* start Input for this task *

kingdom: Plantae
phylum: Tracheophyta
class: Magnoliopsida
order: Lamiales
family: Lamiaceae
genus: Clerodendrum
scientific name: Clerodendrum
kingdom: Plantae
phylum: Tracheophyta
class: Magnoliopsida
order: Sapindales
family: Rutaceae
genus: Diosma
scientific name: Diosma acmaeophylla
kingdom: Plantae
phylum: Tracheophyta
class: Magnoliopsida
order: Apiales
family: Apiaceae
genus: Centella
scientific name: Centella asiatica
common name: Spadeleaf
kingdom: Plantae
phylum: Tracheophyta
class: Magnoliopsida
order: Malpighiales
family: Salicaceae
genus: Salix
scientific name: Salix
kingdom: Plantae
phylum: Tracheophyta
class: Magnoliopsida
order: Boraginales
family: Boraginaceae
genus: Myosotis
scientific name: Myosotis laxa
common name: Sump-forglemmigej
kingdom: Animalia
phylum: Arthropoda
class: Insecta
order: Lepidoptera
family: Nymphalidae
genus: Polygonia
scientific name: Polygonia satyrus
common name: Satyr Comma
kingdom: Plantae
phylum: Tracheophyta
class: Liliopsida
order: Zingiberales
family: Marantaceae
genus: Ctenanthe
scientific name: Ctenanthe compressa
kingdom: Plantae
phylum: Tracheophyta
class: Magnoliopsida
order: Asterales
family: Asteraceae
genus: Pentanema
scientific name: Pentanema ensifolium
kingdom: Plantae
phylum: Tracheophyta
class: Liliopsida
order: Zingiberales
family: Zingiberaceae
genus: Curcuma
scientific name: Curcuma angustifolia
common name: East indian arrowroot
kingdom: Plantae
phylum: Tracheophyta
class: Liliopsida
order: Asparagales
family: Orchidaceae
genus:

* end Input for this task *

■ **Brief**
Rewrite as a JSON list of strings, one string per line with blank lines omitted, the lines starting with the line containing "kingdom: Animalia" and running through the end of the items.

■ **Final answer**
[
  "kingdom: Animalia",
  "phylum: Arthropoda",
  "class: Insecta",
  "order: Lepidoptera",
  "family: Nymphalidae",
  "genus: Polygonia",
  "scientific name: Polygonia satyrus",
  "common name: Satyr Comma",
  "kingdom: Plantae",
  "phylum: Tracheophyta",
  "class: Liliopsida",
  "order: Zingiberales",
  "family: Marantaceae",
  "genus: Ctenanthe",
  "scientific name: Ctenanthe compressa",
  "kingdom: Plantae",
  "phylum: Tracheophyta",
  "class: Magnoliopsida",
  "order: Asterales",
  "family: Asteraceae",
  "genus: Pentanema",
  "scientific name: Pentanema ensifolium",
  "kingdom: Plantae",
  "phylum: Tracheophyta",
  "class: Liliopsida",
  "order: Zingiberales",
  "family: Zingiberaceae",
  "genus: Curcuma",
  "scientific name: Curcuma angustifolia",
  "common name: East indian arrowroot",
  "kingdom: Plantae",
  "phylum: Tracheophyta",
  "class: Liliopsida",
  "order: Asparagales",
  "family: Orchidaceae",
  "genus:"
]